If the size of the sac is important and encephalocele is bulky, with severe microcephaly or other lethal anomalies, termination of pregnancy may be the choice due to the severe morbidity and mortality [16]. However, postpartum surgical treatment is appropriate for cases with relatively small encephalocele and without other associated lethal anomalies. The procedure basically consists of removing the overlying sac and closing the defect including the dural defect [17]. Therefore, vaginal delivery may be considered if the lesion is relatively small [17].
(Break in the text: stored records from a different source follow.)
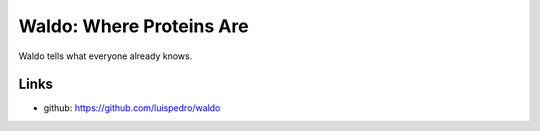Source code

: Waldo: Where Proteins Are
-------------------------

Waldo tells what everyone already knows.

Links
.....

- github: https://github.com/luispedro/waldo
Specific information on the outcome of a child with a cephalocele can be difficult to find and interpret. French reported that 83% of patients with encephaloceles had mental handicap and/or physical impairment [18]. Brown and Sheridan-Pereira [19] found, in a series of 34 infants with cephalocele, 29% mortality in children with posterior cephaloceles compared with 0% mortality associated with anterior defects. In a retrospective cohort study, about 85 cephalocele cases treated at the Hospital for Sick Children (Toronto, Canada) between 1990 and 2006, cognitive development was abnormal in 52% of patients with mild, moderate, or severe mental retardation in, respectively, 11%, 16%, and 25% of patients [16].

4. Conclusion

Sincipital encephalocele is rare and should be suspected on the basis of any anterior midline mass. The diagnosis can be made by US. Fetal magnetic resonance imaging (MRI) may provide superior detail of central nervous system (CNS) anomalies. The extent of cerebral tissue involvement in an encephalocele is also better defined with MR imaging, which aids in prognosis and surgical planning. The prognosis of babies with encephalocele is variable. Babies with an encephalocele at the back of the head have a 55 percent survival rate. Long-term prognosis for survival becomes less likely if there are other complications. Approximately 75 percent of these infants who do survive have varying degrees of mental deficit.

Conflict of Interests

The authors declare that there is no conflict of interests.